Aim of the exercise
What lines of the data below hold the string "integration"? Copy each one.

Document images with source code
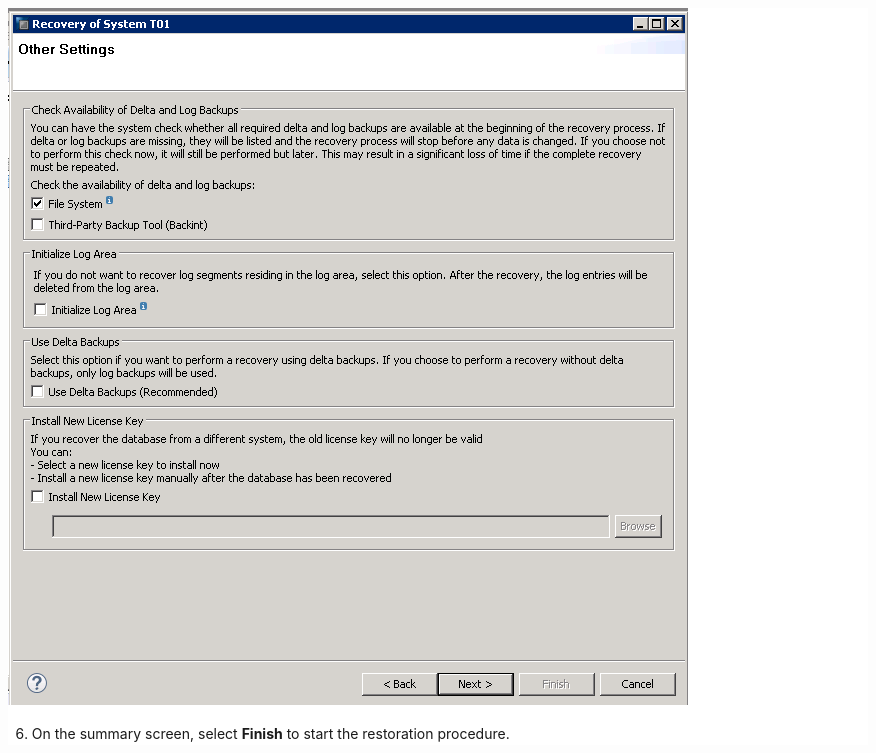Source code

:  ![Clear the "Use Delta Backups" check box if no deltas exist](./media/hana-overview-high-availability-disaster-recovery/image19-recover-database-d.png)

6. On the summary screen, select **Finish** to start the restoration procedure.
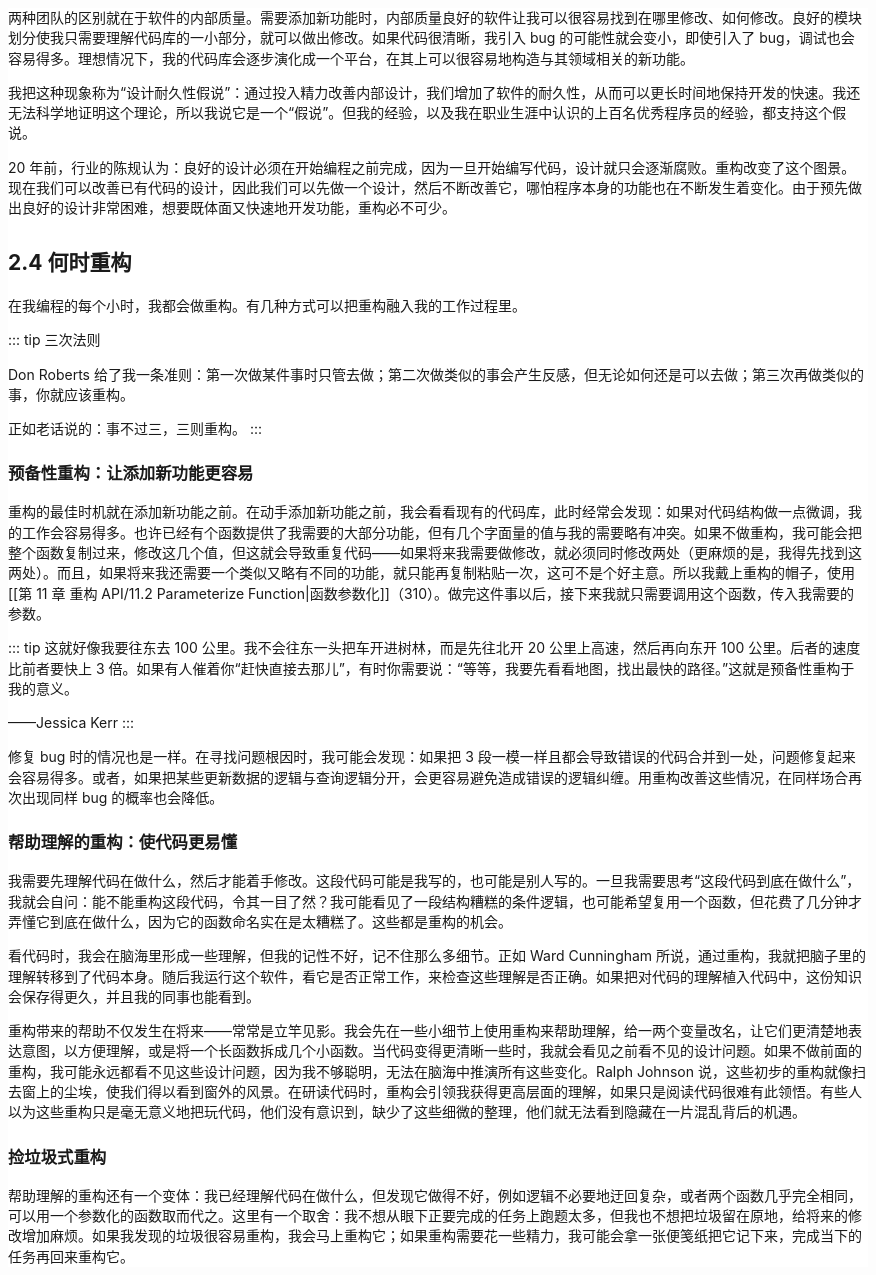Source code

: 两种团队的区别就在于软件的内部质量。需要添加新功能时，内部质量良好的软件让我可以很容易找到在哪里修改、如何修改。良好的模块划分使我只需要理解代码库的一小部分，就可以做出修改。如果代码很清晰，我引入 bug 的可能性就会变小，即使引入了 bug，调试也会容易得多。理想情况下，我的代码库会逐步演化成一个平台，在其上可以很容易地构造与其领域相关的新功能。

我把这种现象称为“设计耐久性假说”：通过投入精力改善内部设计，我们增加了软件的耐久性，从而可以更长时间地保持开发的快速。我还无法科学地证明这个理论，所以我说它是一个“假说”。但我的经验，以及我在职业生涯中认识的上百名优秀程序员的经验，都支持这个假说。

20 年前，行业的陈规认为：良好的设计必须在开始编程之前完成，因为一旦开始编写代码，设计就只会逐渐腐败。重构改变了这个图景。现在我们可以改善已有代码的设计，因此我们可以先做一个设计，然后不断改善它，哪怕程序本身的功能也在不断发生着变化。由于预先做出良好的设计非常困难，想要既体面又快速地开发功能，重构必不可少。

## 2.4 何时重构

在我编程的每个小时，我都会做重构。有几种方式可以把重构融入我的工作过程里。

::: tip
三次法则

Don Roberts 给了我一条准则：第一次做某件事时只管去做；第二次做类似的事会产生反感，但无论如何还是可以去做；第三次再做类似的事，你就应该重构。

正如老话说的：事不过三，三则重构。
:::

### 预备性重构：让添加新功能更容易

重构的最佳时机就在添加新功能之前。在动手添加新功能之前，我会看看现有的代码库，此时经常会发现：如果对代码结构做一点微调，我的工作会容易得多。也许已经有个函数提供了我需要的大部分功能，但有几个字面量的值与我的需要略有冲突。如果不做重构，我可能会把整个函数复制过来，修改这几个值，但这就会导致重复代码——如果将来我需要做修改，就必须同时修改两处（更麻烦的是，我得先找到这两处）。而且，如果将来我还需要一个类似又略有不同的功能，就只能再复制粘贴一次，这可不是个好主意。所以我戴上重构的帽子，使用[[第 11 章 重构 API/11.2 Parameterize Function|函数参数化]]（310）。做完这件事以后，接下来我就只需要调用这个函数，传入我需要的参数。

::: tip
这就好像我要往东去 100 公里。我不会往东一头把车开进树林，而是先往北开 20 公里上高速，然后再向东开 100 公里。后者的速度比前者要快上 3 倍。如果有人催着你“赶快直接去那儿”，有时你需要说：“等等，我要先看看地图，找出最快的路径。”这就是预备性重构于我的意义。

——Jessica Kerr
:::

修复 bug 时的情况也是一样。在寻找问题根因时，我可能会发现：如果把 3 段一模一样且都会导致错误的代码合并到一处，问题修复起来会容易得多。或者，如果把某些更新数据的逻辑与查询逻辑分开，会更容易避免造成错误的逻辑纠缠。用重构改善这些情况，在同样场合再次出现同样 bug 的概率也会降低。

### 帮助理解的重构：使代码更易懂

我需要先理解代码在做什么，然后才能着手修改。这段代码可能是我写的，也可能是别人写的。一旦我需要思考“这段代码到底在做什么”，我就会自问：能不能重构这段代码，令其一目了然？我可能看见了一段结构糟糕的条件逻辑，也可能希望复用一个函数，但花费了几分钟才弄懂它到底在做什么，因为它的函数命名实在是太糟糕了。这些都是重构的机会。

看代码时，我会在脑海里形成一些理解，但我的记性不好，记不住那么多细节。正如 Ward Cunningham 所说，通过重构，我就把脑子里的理解转移到了代码本身。随后我运行这个软件，看它是否正常工作，来检查这些理解是否正确。如果把对代码的理解植入代码中，这份知识会保存得更久，并且我的同事也能看到。

重构带来的帮助不仅发生在将来——常常是立竿见影。我会先在一些小细节上使用重构来帮助理解，给一两个变量改名，让它们更清楚地表达意图，以方便理解，或是将一个长函数拆成几个小函数。当代码变得更清晰一些时，我就会看见之前看不见的设计问题。如果不做前面的重构，我可能永远都看不见这些设计问题，因为我不够聪明，无法在脑海中推演所有这些变化。Ralph Johnson 说，这些初步的重构就像扫去窗上的尘埃，使我们得以看到窗外的风景。在研读代码时，重构会引领我获得更高层面的理解，如果只是阅读代码很难有此领悟。有些人以为这些重构只是毫无意义地把玩代码，他们没有意识到，缺少了这些细微的整理，他们就无法看到隐藏在一片混乱背后的机遇。

### 捡垃圾式重构

帮助理解的重构还有一个变体：我已经理解代码在做什么，但发现它做得不好，例如逻辑不必要地迂回复杂，或者两个函数几乎完全相同，可以用一个参数化的函数取而代之。这里有一个取舍：我不想从眼下正要完成的任务上跑题太多，但我也不想把垃圾留在原地，给将来的修改增加麻烦。如果我发现的垃圾很容易重构，我会马上重构它；如果重构需要花一些精力，我可能会拿一张便笺纸把它记下来，完成当下的任务再回来重构它。
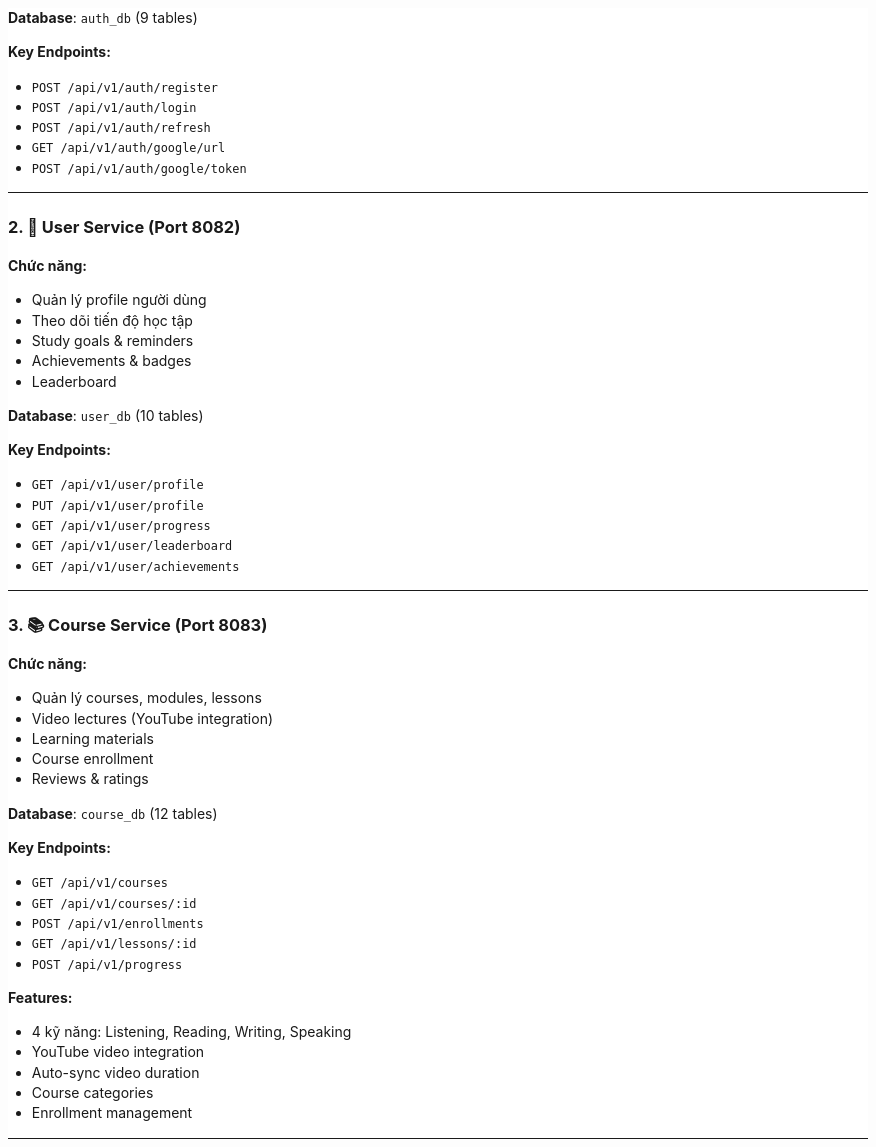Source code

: **Database**: `auth_db` (9 tables)

**Key Endpoints:**
- `POST /api/v1/auth/register`
- `POST /api/v1/auth/login`
- `POST /api/v1/auth/refresh`
- `GET /api/v1/auth/google/url`
- `POST /api/v1/auth/google/token`

---

### 2. 👤 User Service (Port 8082)
**Chức năng:**
- Quản lý profile người dùng
- Theo dõi tiến độ học tập
- Study goals & reminders
- Achievements & badges
- Leaderboard

**Database**: `user_db` (10 tables)

**Key Endpoints:**
- `GET /api/v1/user/profile`
- `PUT /api/v1/user/profile`
- `GET /api/v1/user/progress`
- `GET /api/v1/user/leaderboard`
- `GET /api/v1/user/achievements`

---

### 3. 📚 Course Service (Port 8083)
**Chức năng:**
- Quản lý courses, modules, lessons
- Video lectures (YouTube integration)
- Learning materials
- Course enrollment
- Reviews & ratings

**Database**: `course_db` (12 tables)

**Key Endpoints:**
- `GET /api/v1/courses`
- `GET /api/v1/courses/:id`
- `POST /api/v1/enrollments`
- `GET /api/v1/lessons/:id`
- `POST /api/v1/progress`

**Features:**
- 4 kỹ năng: Listening, Reading, Writing, Speaking
- YouTube video integration
- Auto-sync video duration
- Course categories
- Enrollment management

---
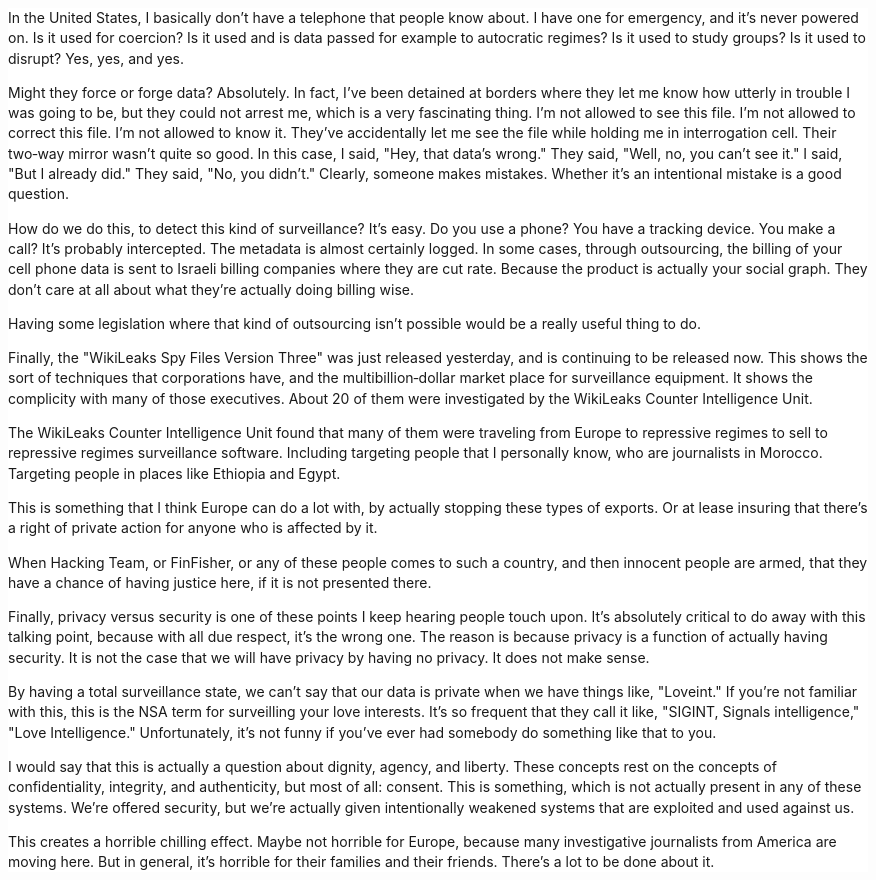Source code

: In the United States, I basically don’t have a telephone that people know about. I have one for emergency, and it’s never powered on. Is it used for coercion? Is it used and is data passed for example to autocratic regimes? Is it used to study groups? Is it used to disrupt? Yes, yes, and yes.

Might they force or forge data? Absolutely. In fact, I’ve been detained at borders where they let me know how utterly in trouble I was going to be, but they could not arrest me, which is a very fascinating thing. I’m not allowed to see this file. I’m not allowed to correct this file. I’m not allowed to know it. They’ve accidentally let me see the file while holding me in interrogation cell. Their two‑way mirror wasn’t quite so good. In this case, I said, "Hey, that data’s wrong." They said, "Well, no, you can’t see it." I said, "But I already did." They said, "No, you didn’t." Clearly, someone makes mistakes. Whether it’s an intentional mistake is a good question.

How do we do this, to detect this kind of surveillance? It’s easy. Do you use a phone? You have a tracking device. You make a call? It’s probably intercepted. The metadata is almost certainly logged. In some cases, through outsourcing, the billing of your cell phone data is sent to Israeli billing companies where they are cut rate. Because the product is actually your social graph. They don’t care at all about what they’re actually doing billing wise.

Having some legislation where that kind of outsourcing isn’t possible would be a really useful thing to do.

Finally, the "WikiLeaks Spy Files Version Three" was just released yesterday, and is continuing to be released now. This shows the sort of techniques that corporations have, and the multibillion‑dollar market place for surveillance equipment. It shows the complicity with many of those executives. About 20 of them were investigated by the WikiLeaks Counter Intelligence Unit.

The WikiLeaks Counter Intelligence Unit found that many of them were traveling from Europe to repressive regimes to sell to repressive regimes surveillance software. Including targeting people that I personally know, who are journalists in Morocco. Targeting people in places like Ethiopia and Egypt.

This is something that I think Europe can do a lot with, by actually stopping these types of exports. Or at lease insuring that there’s a right of private action for anyone who is affected by it.

When Hacking Team, or FinFisher, or any of these people comes to such a country, and then innocent people are armed, that they have a chance of having justice here, if it is not presented there.

Finally, privacy versus security is one of these points I keep hearing people touch upon. It’s absolutely critical to do away with this talking point, because with all due respect, it’s the wrong one. The reason is because privacy is a function of actually having security. It is not the case that we will have privacy by having no privacy. It does not make sense.

By having a total surveillance state, we can’t say that our data is private when we have things like, "Loveint." If you’re not familiar with this, this is the NSA term for surveilling your love interests. It’s so frequent that they call it like, "SIGINT, Signals intelligence," "Love Intelligence." Unfortunately, it’s not funny if you’ve ever had somebody do something like that to you.

I would say that this is actually a question about dignity, agency, and liberty. These concepts rest on the concepts of confidentiality, integrity, and authenticity, but most of all: consent. This is something, which is not actually present in any of these systems. We’re offered security, but we’re actually given intentionally weakened systems that are exploited and used against us.

This creates a horrible chilling effect. Maybe not horrible for Europe, because many investigative journalists from America are moving here. But in general, it’s horrible for their families and their friends. There’s a lot to be done about it.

Solution
- Video lectures (YouTube integration)
- YouTube video integration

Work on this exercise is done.